Rush of blood to the ears

by Gautam Raja

Pretentiousness in art, theatre and people irritates me. (Perhaps because it strikes too close to home.) But pretentiousness in music? Makes me weak in the knees. I love the overwrought genre of music known as progressive rock, or simply prog rock. Bring on the long-drawn intros, the ornate riffs, the frequent time signature and key changes. Bring on the 20-minute songs, the concept albums, the lyrics woven with science fiction and fantasy.

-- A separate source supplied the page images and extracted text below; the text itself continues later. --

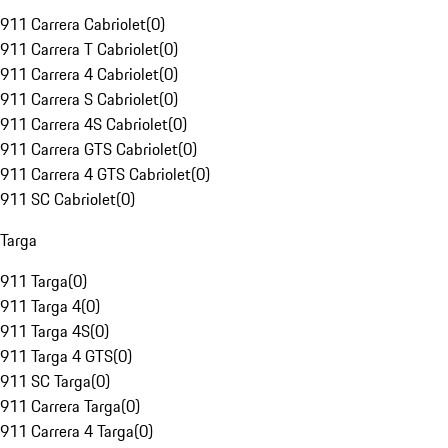
911 Carrera Cabriolet
(
0
)
911 Carrera T Cabriolet
(
0
)
911 Carrera 4 Cabriolet
(
0
)
911 Carrera S Cabriolet
(
0
)
911 Carrera 4S Cabriolet
(
0
)
911 Carrera GTS Cabriolet
(
0
)
911 Carrera 4 GTS Cabriolet
(
0
)
911 SC Cabriolet
(
0
)
Targa
911 Targa
(
0
)
911 Targa 4
(
0
)
911 Targa 4S
(
0
)
911 Targa 4 GTS
(
0
)
911 SC Targa
(
0
)
911 Carrera Targa
(
0
)
911 Carrera 4 Targa
(
0
)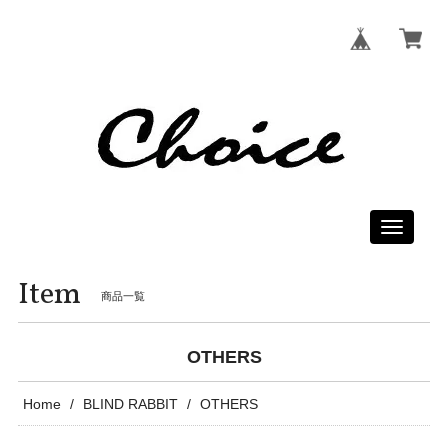
Toggle
navigati
Item
商品一覧
OTHERS
Home
BLIND RABBIT
OTHERS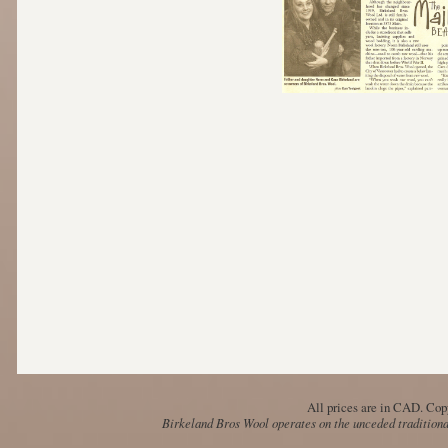
All prices are in
CAD
. Cop
Birkeland Bros Wool operates on the unceded traditional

Consider the story told in 2112, the 1976 album by Canadian prog-rockers Rush. Set in a future society under a Solar Federation where all expression is controlled, an individual finds a guitar (an “ancient miracle”) in a cave behind a waterfall. He learns to play it and presents it to the leaders, only to be dismayed by their rejection of his skill, and the destruction of the instrument. His mind has been opened, however, and he cannot bear life under thought control. It’s okay though, because after his suicide, the Elder Race overthrows the Solar Federation. Presumably they will bring music back into people’s lives, though they rather ominously announce “We have assumed control. We have assumed control. We have assumed control.”

It’s long way from ‘Uptown Funk’.

Other things Rush sings about are the blackhole Cygnus X-1, the aftermath of nuclear holocausts, attaining immortality and waiting for the world to end, and “unrest in the forest”. Even one of their most popular and radio-friendly songs, ‘Tom Sawyer’ contains the lyric “What you say about his company is what you say about society”, which, if not poetic, will at least hold you for a while.

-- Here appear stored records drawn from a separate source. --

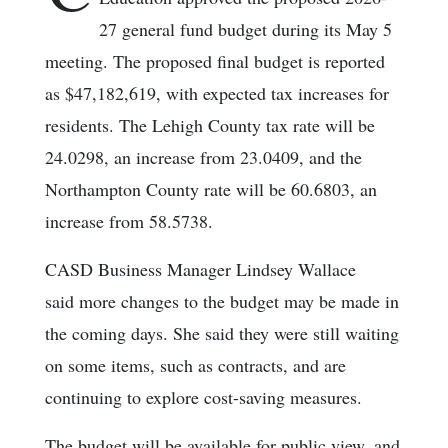
27 general fund budget during its May 5
meeting. The proposed final budget is reported
as $47,182,619, with expected tax increases for
residents. The Lehigh County tax rate will be
24.0298, an increase from 23.0409, and the
Northampton County rate will be 60.6803, an
increase from 58.5738.
CASD Business Manager Lindsey Wallace
said more changes to the budget may be made in
the coming days. She said they were still waiting
on some items, such as contracts, and are
continuing to explore cost-saving measures.
The budget will be available for public view, and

A couple of weeks ago, I saw Rush live at the penultimate concert of the R40 Live 40th Anniversary Tour. And while bands are rarely to be believed when they announce they are stopping touring, I may have caught the second-last Rush concert ever.

At the Irvine Meadows Amphitheatre, the setting, music and musicians were excellent, but the sound quality was as if cheese graters were being pounded into my ears. It wasn’t just that it was frighteningly loud, but that it was distorted to the point of pain. It’s like a restaurant made beautifully cooked, inventive dishes with great ingredients, and topped them with fistfuls of salt just before serving.

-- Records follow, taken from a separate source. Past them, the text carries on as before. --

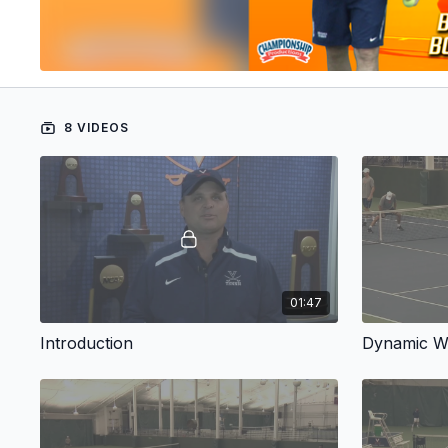
8 VIDEOS
01:47
Introduction
Dynamic 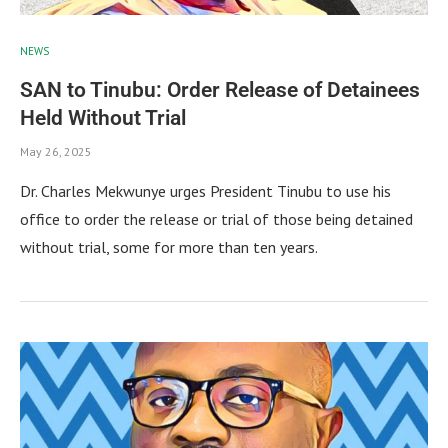
NEWS
SAN to Tinubu: Order Release of Detainees
Held Without Trial
May 26, 2025
Dr. Charles Mekwunye urges President Tinubu to use his
office to order the release or trial of those being detained
without trial, some for more than ten years.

Maybe I’ve missed the point. If you are perched high above a city with vistas for miles in every direction, and attentive wait staff pour, place and grate your every need, does it matter that the food isn’t as good as the sweaty den down in the valley with harried service and a view of a parking lot? Both are a trade-off, and surely one isn’t more authentic than another?

After all, a lot of concert-going is about the aura of concert-going. “This is my 24th Rush concert,” a cheery man announced loudly. Someone else, who hadn’t been to quite as many, snorted; defensively I thought. And concerts, especially of the more obscure bands, are social media gold. Nothing wrong with that, but when your ears are whistling the tunes two days later, and you’ve spent enough on the ticket to buy the entire discography on used CD, the scale tips wildly between the value of ‘doing’ versus ‘having’.

Consider that I’ve never before been to a concert where so much of the audience stood so still. “These are my people,” I thought, looking around at the fans standing and listening, really listening, to the music, barely even bopping their heads. So much more a pity then, that so much of prog rock’s flourishes and bombast were clipped in a pursuit of loudness above all else.